Citing federal policy changes, two of the largest pediatric hospitals in Wisconsin have stopped rendering medical transition procedures to minors. The moves by Children’s Wisconsin and UW Health are presumably in response to the Trump administration’s proposed rules which would prevent Medicare and Medicaid from funding sex-rejecting procedures, and condition participation in federal programs on not rendering these procedures. Both hospitals have said that they will continue to treat trans-identified youth with “compassion” and mental health services.
The Arizona Court of Appeals ruled unanimously in favor of reviving a lawsuit challenging a Mesa Unified School District policy that withholds information about a student’s “gender identity” from parents. Parents filed a lawsuit after they found out that their daughter was going by a male name at school, and that the new name was not updated in electronic records to intentionally avoid parental notification. The policy came in response to 2015 guidance which suggested that parents could not be notified about their child’s “gender identity” or pronouns without their child's consent. “I am very pleased that the Court made the correct ruling to defend parental rights and remind schools they should follow the law or risk legal action” said Arizona State Superintendent of Public Instruction Tom Horn.

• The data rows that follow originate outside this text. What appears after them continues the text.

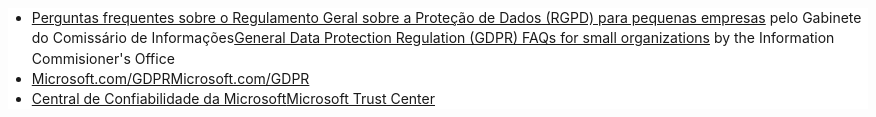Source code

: - <span data-ttu-id="62531-185">[Perguntas frequentes sobre o Regulamento Geral sobre a Proteção de Dados (RGPD) para pequenas empresas](https://ico.org.uk/for-organisations/business/guide-to-the-general-data-protection-regulation-gdpr-faqs/) pelo Gabinete do Comissário de Informações</span><span class="sxs-lookup"><span data-stu-id="62531-185">[General Data Protection Regulation (GDPR) FAQs for small organizations](https://ico.org.uk/for-organisations/business/guide-to-the-general-data-protection-regulation-gdpr-faqs/) by the Information Commisioner's Office</span></span>
- [<span data-ttu-id="62531-186">Microsoft.com/GDPR</span><span class="sxs-lookup"><span data-stu-id="62531-186">Microsoft.com/GDPR</span></span>](https://www.microsoft.com/trustcenter/Privacy/GDPR)
- [<span data-ttu-id="62531-187">Central de Confiabilidade da Microsoft</span><span class="sxs-lookup"><span data-stu-id="62531-187">Microsoft Trust Center</span></span>](https://www.microsoft.com/trust-center/privacy/gdpr-overview)
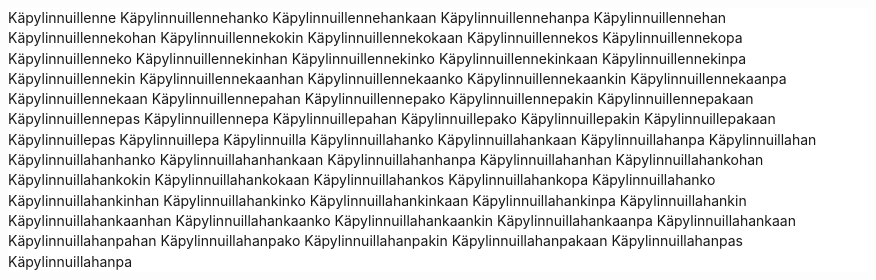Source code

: Käpylinnuillenne
Käpylinnuillennehanko
Käpylinnuillennehankaan
Käpylinnuillennehanpa
Käpylinnuillennehan
Käpylinnuillennekohan
Käpylinnuillennekokin
Käpylinnuillennekokaan
Käpylinnuillennekos
Käpylinnuillennekopa
Käpylinnuillenneko
Käpylinnuillennekinhan
Käpylinnuillennekinko
Käpylinnuillennekinkaan
Käpylinnuillennekinpa
Käpylinnuillennekin
Käpylinnuillennekaanhan
Käpylinnuillennekaanko
Käpylinnuillennekaankin
Käpylinnuillennekaanpa
Käpylinnuillennekaan
Käpylinnuillennepahan
Käpylinnuillennepako
Käpylinnuillennepakin
Käpylinnuillennepakaan
Käpylinnuillennepas
Käpylinnuillennepa
Käpylinnuillepahan
Käpylinnuillepako
Käpylinnuillepakin
Käpylinnuillepakaan
Käpylinnuillepas
Käpylinnuillepa
Käpylinnuilla
Käpylinnuillahanko
Käpylinnuillahankaan
Käpylinnuillahanpa
Käpylinnuillahan
Käpylinnuillahanhanko
Käpylinnuillahanhankaan
Käpylinnuillahanhanpa
Käpylinnuillahanhan
Käpylinnuillahankohan
Käpylinnuillahankokin
Käpylinnuillahankokaan
Käpylinnuillahankos
Käpylinnuillahankopa
Käpylinnuillahanko
Käpylinnuillahankinhan
Käpylinnuillahankinko
Käpylinnuillahankinkaan
Käpylinnuillahankinpa
Käpylinnuillahankin
Käpylinnuillahankaanhan
Käpylinnuillahankaanko
Käpylinnuillahankaankin
Käpylinnuillahankaanpa
Käpylinnuillahankaan
Käpylinnuillahanpahan
Käpylinnuillahanpako
Käpylinnuillahanpakin
Käpylinnuillahanpakaan
Käpylinnuillahanpas
Käpylinnuillahanpa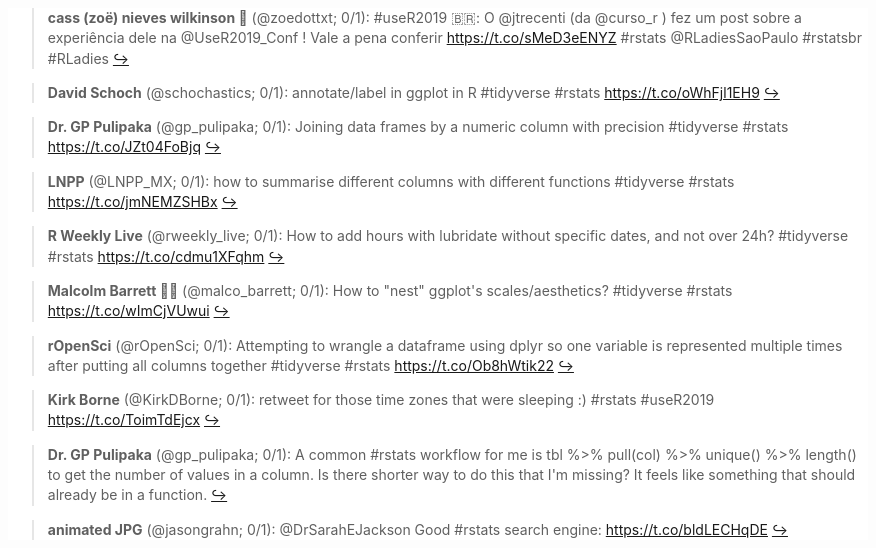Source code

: 


> **cass (zoë) nieves wilkinson 🌈** (@zoedottxt; 0/1): #useR2019 🇧🇷: O @jtrecenti (da @curso_r ) fez um post sobre a experiência dele na @UseR2019_Conf ! Vale a pena conferir https://t.co/sMeD3eENYZ  #rstats @RLadiesSaoPaulo  #rstatsbr  #RLadies  [&#8618;](https://twitter.com/dataandme/status/1150918220372676608)




> **David Schoch** (@schochastics; 0/1): annotate/label in ggplot in R #tidyverse #rstats https://t.co/oWhFjl1EH9  [&#8618;](https://twitter.com/dataandme/status/1150909323813502978)




> **Dr. GP Pulipaka** (@gp_pulipaka; 0/1): Joining data frames by a numeric column with precision #tidyverse #rstats https://t.co/JZt04FoBjq  [&#8618;](https://twitter.com/dataandme/status/1150890825569714181)




> **LNPP** (@LNPP_MX; 0/1): how to summarise different columns with different functions #tidyverse #rstats https://t.co/jmNEMZSHBx  [&#8618;](https://twitter.com/dataandme/status/1150850141311705088)




> **R Weekly Live** (@rweekly_live; 0/1): How to add hours with lubridate without specific dates, and not over 24h? #tidyverse #rstats https://t.co/cdmu1XFqhm  [&#8618;](https://twitter.com/dataandme/status/1150888383763419136)




> **Malcolm Barrett 🦁🐻** (@malco_barrett; 0/1): How to "nest" ggplot's scales/aesthetics? #tidyverse #rstats https://t.co/wImCjVUwui  [&#8618;](https://twitter.com/dataandme/status/1150876542668611584)




> **rOpenSci** (@rOpenSci; 0/1): Attempting to wrangle a dataframe using dplyr so one variable is represented multiple times after putting all columns together #tidyverse #rstats https://t.co/Ob8hWtik22  [&#8618;](https://twitter.com/dataandme/status/1150874012718915585)




> **Kirk Borne** (@KirkDBorne; 0/1): retweet for those time zones that were sleeping :) #rstats #useR2019 https://t.co/ToimTdEjcx  [&#8618;](https://twitter.com/dataandme/status/1150906115854499840)




> **Dr. GP Pulipaka** (@gp_pulipaka; 0/1): A common #rstats workflow for me is tbl %&gt;% pull(col) %&gt;% unique() %&gt;% length() to get the number of values in a column. Is there shorter way to do this that I'm missing? It feels like something that should already be in a function.  [&#8618;](https://twitter.com/dataandme/status/1150900466353496066)




> **animated JPG** (@jasongrahn; 0/1): @DrSarahEJackson Good #rstats search engine:  https://t.co/bldLECHqDE  [&#8618;](https://twitter.com/dataandme/status/1150898383143358464)



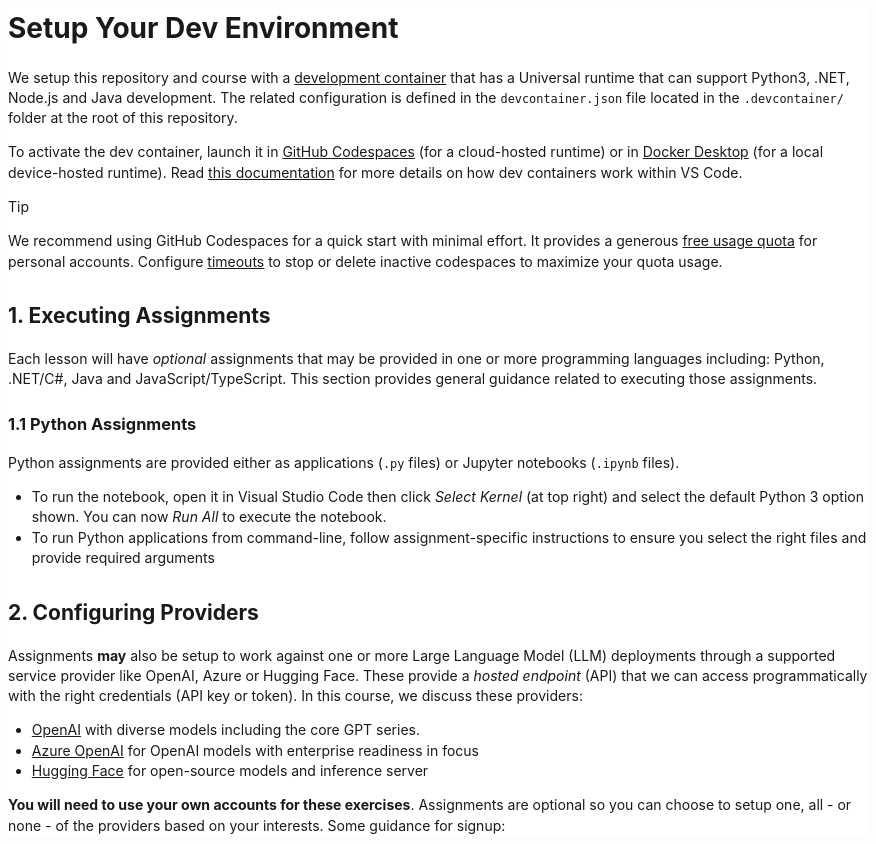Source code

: # Setup Your Dev Environment

We setup this repository and course with a [development container](https://containers.dev?) that has a Universal runtime that can support Python3, .NET, Node.js and Java development. The related configuration is defined in the `devcontainer.json` file located in the `.devcontainer/` folder at the root of this repository.

To activate the dev container, launch it in [GitHub Codespaces](https://docs.github.com/en/codespaces/overview?) (for a cloud-hosted runtime) or in [Docker Desktop](https://docs.docker.com/desktop/?) (for a local device-hosted runtime). Read [this documentation](https://code.visualstudio.com/docs/devcontainers/containers?) for more details on how dev containers work within VS Code.

> [!TIP]  
> We recommend using GitHub Codespaces for a quick start with minimal effort. It provides a generous [free usage quota](https://docs.github.com/billing/managing-billing-for-github-codespaces/about-billing-for-github-codespaces#monthly-included-storage-and-core-hours-for-personal-accounts?) for personal accounts. Configure [timeouts](https://docs.github.com/codespaces/setting-your-user-preferences/setting-your-timeout-period-for-github-codespaces?) to stop or delete inactive codespaces to maximize your quota usage.

## 1. Executing Assignments

Each lesson will have _optional_ assignments that may be provided in one or more programming languages including: Python, .NET/C#, Java and JavaScript/TypeScript. This section provides general guidance related to executing those assignments.

### 1.1 Python Assignments

Python assignments are provided either as applications (`.py` files) or Jupyter notebooks (`.ipynb` files).

- To run the notebook, open it in Visual Studio Code then click _Select Kernel_ (at top right) and select the default Python 3 option shown. You can now _Run All_ to execute the notebook.
- To run Python applications from command-line, follow assignment-specific instructions to ensure you select the right files and provide required arguments

## 2. Configuring Providers

Assignments **may** also be setup to work against one or more Large Language Model (LLM) deployments through a supported service provider like OpenAI, Azure or Hugging Face. These provide a _hosted endpoint_ (API) that we can access programmatically with the right credentials (API key or token). In this course, we discuss these providers:

- [OpenAI](https://platform.openai.com/docs/models?) with diverse models including the core GPT series.
- [Azure OpenAI](https://learn.microsoft.com/azure/ai-services/openai/?) for OpenAI models with enterprise readiness in focus
- [Hugging Face](https://huggingface.co/docs/hub/index?) for open-source models and inference server

**You will need to use your own accounts for these exercises**. Assignments are optional so you can choose to setup one, all - or none - of the providers based on your interests. Some guidance for signup:

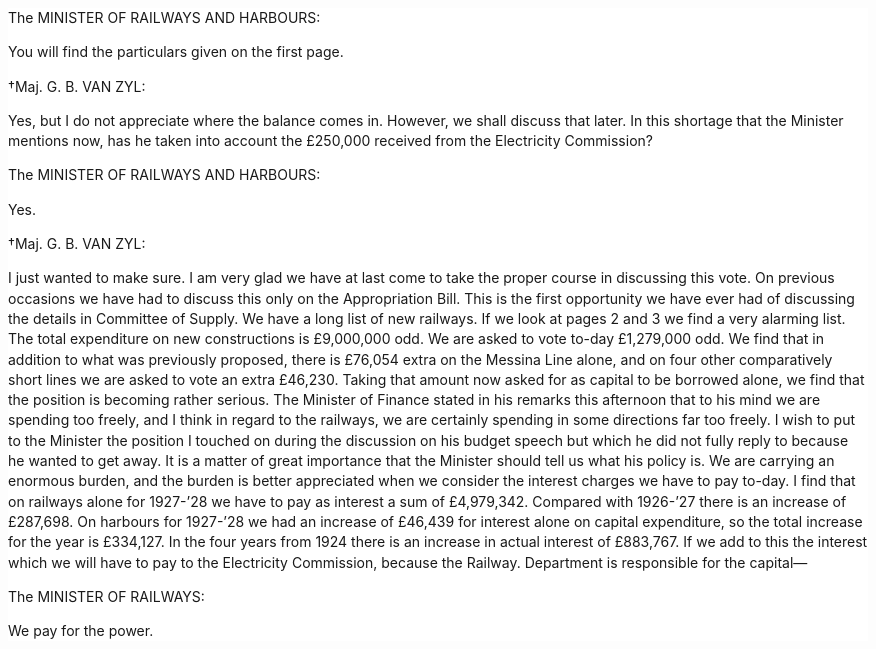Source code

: </speech>

<speech by="#minister_of_railways_and_harbours">

<from>The <person refersTo="hansard_za">MINISTER OF RAILWAYS AND HARBOURS</person>:</from>

<p>You will find the particulars given on the first page.</p>

</speech>

<speech by="#van_zyl">

<from>&#x2020;Maj. <person refersTo="hansard_za">G. B. VAN ZYL</person>:</from>

<p>Yes, but I do not appreciate where the balance comes in. However, we shall discuss that later. In this shortage that the Minister mentions now, has he taken into account the £250,000 received from the Electricity Commission?</p>

</speech>

<speech by="#minister_of_railways_and_harbours">

<from>The <person refersTo="hansard_za">MINISTER OF RAILWAYS AND HARBOURS</person>:</from>

<p>Yes.</p>

</speech>

<speech by="#van_zyl">

<from>&#x2020;Maj. <person refersTo="hansard_za">G. B. VAN ZYL</person>:</from>

<p>I just wanted to make sure. I am very glad we have at last come to take the proper course in discussing this vote. On previous occasions we have had to discuss this only on the Appropriation Bill. This is the first opportunity we have ever had of discussing the details in Committee of Supply. We have a long list of new railways. If we look at pages 2 and 3 we find a very alarming list. The total expenditure on new constructions is £9,000,000 odd. We are asked to vote to-day £1,279,000 odd. We find that in addition to what was previously proposed, there is £76,054 extra on the Messina Line alone, and on four other comparatively short lines we are asked to vote an extra £46,230. Taking that amount now asked for as capital to be borrowed alone, we find that the position is becoming rather serious. The Minister of Finance stated in his remarks this afternoon that to his mind we are spending too freely, and I think in regard to the railways, we are certainly spending in some directions far too freely. I wish to put to the Minister the position I touched on during the discussion on his budget speech but which he did not fully reply to because he wanted to get away. It is a matter of great importance that the Minister should tell us what his policy is. We are carrying an enormous burden, and the burden is better appreciated when we consider the interest charges we have to pay to-day. I find that on railways alone for 1927-&#x2019;28 we have to pay as interest a sum of £4,979,342. Compared with 1926-&#x2019;27 there is an increase of £287,698. On harbours for 1927-&#x2019;28 we had an increase of £46,439 for interest alone on capital expenditure, so the total increase for the year is £334,127. In the four years from 1924 there is an increase in actual interest of £883,767. If we add to this the interest which we will have to pay to the Electricity Commission, because the Railway. Department is responsible for the capital&#x2014;</p>

</speech>

<speech by="#minister_of_railways">

<from>The <person refersTo="hansard_za">MINISTER OF RAILWAYS</person>:</from>

<p>We pay for the power.</p>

The Society for Evidence-Based Gender Medicine (SEGM) translated a Norwegian article by the Executive Director of the Harry Benjamin Resource Centre that expounds on the challenges of reconciling “informed consent” principles with patient safety and treatment efficacy. The author, Mikael Scott Bjerkeli, elaborates on how ethical medical practice in gender medicine is not based solely on “informed consent” but must also ensure that treatment recommendations are in the best interest of minor patients. “Health care professionals have an independent responsibility to ensure that treatment decisions are clinically sound. This requires consideration of mental health, identity development, social influences, and comorbidities before offering medical interventions with irreversible or long-term consequences. This responsibility applies regardless of how motivated the patient may be,” Bjerkeli argues. He goes on to highlight issues with the affirmative care model and the need for mandatory psychological assessment and national clinical guidelines informed by systematic reviews.
Last week, U.S. Department of Health and Human Services General Counsel, Mike Stewart, announced investigations into three California hospitals: Children’s Hospital of Orange County, UCSF Hyde Hospital, and Benioff Children's Hospitals. Stewart takes the hospitals to task for continuing to render sex-rejecting procedures for minors, procedures which HHS recently declared to be incompatible with medical standards.